▶ [ACTIVITY]:
In the entries that follow, the lines from the one with "After firing $Y_j$, all" through the one with "through it. \\" are the ones to write out, exactly and with both ends included. Nothing else should appear.
*** RECORDS FOR THIS TASK Section Begins ***
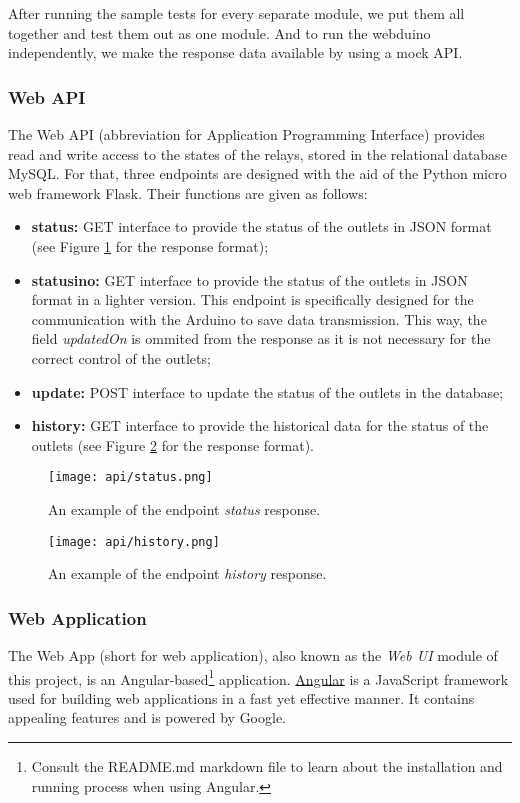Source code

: After running the sample tests for every separate module, we put them all together and test them out as one module. And to run the webduino independently, we make the response data available by using a mock API.

\subsubsection{Web API}

The Web API (abbreviation for Application Programming Interface) provides read
and write access to the states of the relays, stored in the relational
database MySQL. For that, three endpoints are designed with the aid of the
Python micro web framework Flask. Their functions are given as follows:

\begin{itemize}
    \item \textbf{status:} GET interface to provide the status of the outlets in
    JSON format (see Figure \ref{fig:api-status} for the response format);
    \item \textbf{statusino:} GET interface to provide the status of the outlets
    in JSON format in a lighter version. This endpoint is specifically designed
    for the communication with the Arduino to save data transmission.
    This way, the field \textit{updatedOn} is ommited from the response as it is
    not necessary for the correct control of the outlets;
    \item \textbf{update:} POST interface to update the status of the outlets in
    the database;
    \item \textbf{history:} GET interface to provide the historical data for the
    status of the outlets (see Figure \ref{fig:api-history} for the response format).
\end{itemize}

\begin{figure}[h!]
    \centering
    \texttt{[image: api/status.png]}
    \caption{An example of the endpoint \textit{status} response.}
    \label{fig:api-status}
\end{figure}

\begin{figure}[h!]
    \centering
    \texttt{[image: api/history.png]}
    \caption{An example of the endpoint \textit{history} response.}
    \label{fig:api-history}
\end{figure}

\subsubsection{Web Application}
The Web App (short for web application), also known as the \emph{Web UI} module
of this project, is an Angular-based\footnote{Consult the README.md markdown
file to learn about the installation and running process when using Angular.}
application. \href{https://angular.io}{Angular} is a JavaScript framework used
for building web applications in a fast yet effective manner. It contains
appealing features and is powered by Google.

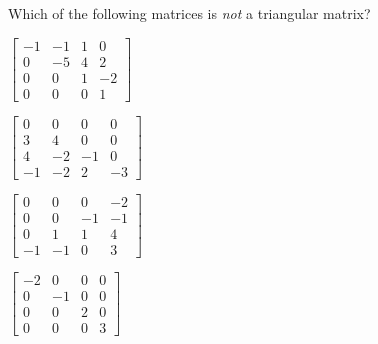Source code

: \begin{activity}
Which of the following matrices is \emph{not} a triangular matrix?
\begin{parts}
\item \(\begin{bmatrix} -1&-1&1&0
\\0&-5&4&2
\\0&0&1&-2
\\0&0&0&1 \end{bmatrix}\)
\item \(\begin{bmatrix} 0&0&0&0
\\3&4&0&0
\\4&-2&-1&0
\\-1&-2&2&-3 \end{bmatrix}\)
\item \(\begin{bmatrix} 0&0&0&-2
\\0&0&-1&-1
\\0&1&1&4
\\-1&-1&0&3 \end{bmatrix}\)
\item \(\begin{bmatrix} -2&0&0&0
\\0&-1&0&0
\\0&0&2&0
\\0&0&0&3 \end{bmatrix}\)
\end{parts}
\end{activity}




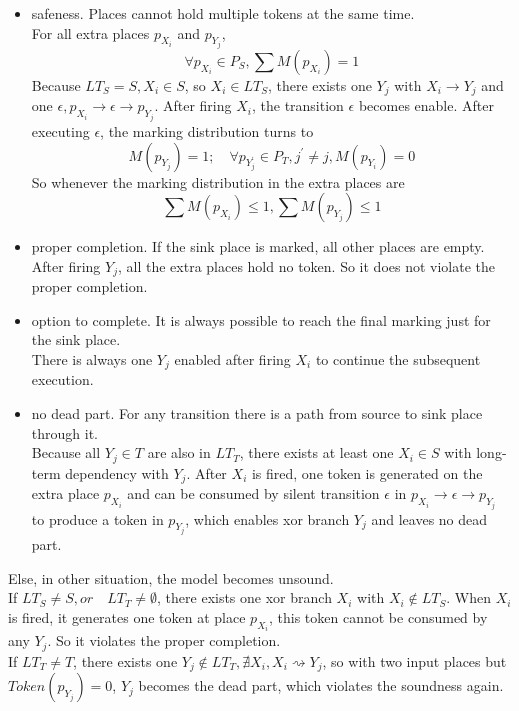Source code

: \begin{itemize}
	\item safeness. Places cannot hold multiple tokens at the same time.\\
	For all extra places $p_{X_i}$ and $p_{Y_j}$, 
	\[\forall p_{X_i} \in P_S, \sum M(p_{X_i})=1\]
	Because $ LT_S = S, X_i \in S$, so $X_i \in LT_S$, there exists one $Y_j$ with $X_i \rightarrow Y_j$ and one $\epsilon, p_{X_i} \rightarrow \epsilon
	\rightarrow p_{Y_{j}} $.  After firing $X_i$, the transition $\epsilon$ becomes enable. After executing $\epsilon$, the marking distribution turns to 
	\[ M(p_{Y_j}) = 1;\quad 
	\forall p_{Y_j^\prime} \in P_T, j^\prime \neq j,  M(p_{Y_i})=0 \]
	So whenever the marking distribution in the extra places are
	\[\sum M(p_{X_i}) \leq 1,  \sum M(p_{Y_j}) \leq 1 \] 
	\item proper completion. If the sink place is marked, all other places are empty. \\
	After firing $Y_j$, all the extra places hold no token. So it does not violate the proper completion.
	\item option to complete.  It is always possible to reach the final marking just for the sink place. \\
	There is always one $Y_j$ enabled after firing $X_i$ to continue the subsequent execution.
	\item no dead part. For any transition there is a path from source to sink place through it. \\
	Because all $Y_j \in T$ are also in $LT_T$, there exists at least one $X_i\in S$ with long-term dependency with $Y_j$. After $X_i$ is fired, one token is generated on the extra place $p_{X_i}$ and can be consumed by silent transition $\epsilon$ in  $p_{X_i} \rightarrow \epsilon \rightarrow p_{Y_{j}}$ to produce a token in $p_{Y_j}$, which enables xor branch $Y_j$ and leaves no dead part.
\end{itemize}
Else, in other situation, the model becomes unsound. \\
\indent If $LT_S \neq S,or\quad LT_T \neq \emptyset$, there exists one xor branch $X_i$ with $X_i \notin LT_S$. When $X_i$ is fired, it generates one token at place $p_{X_i}$, this token cannot be consumed by any $Y_j$. So it violates the proper completion. \\  
\indent If $LT_T \neq T$, there exists one $Y_j \notin LT_T, \nexists X_i, X_i \rightsquigarrow Y_j$, so with two input places but $Token(p_{Y_j})=0$,  $Y_j$ becomes the dead part, which violates the soundness again. \\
*** RECORDS FOR THIS TASK Section Ends ***
▶ [EXERCISE OUTPUT]:
	After firing $Y_j$, all the extra places hold no token. So it does not violate the proper completion.
	\item option to complete.  It is always possible to reach the final marking just for the sink place. \\
	There is always one $Y_j$ enabled after firing $X_i$ to continue the subsequent execution.
	\item no dead part. For any transition there is a path from source to sink place through it. \\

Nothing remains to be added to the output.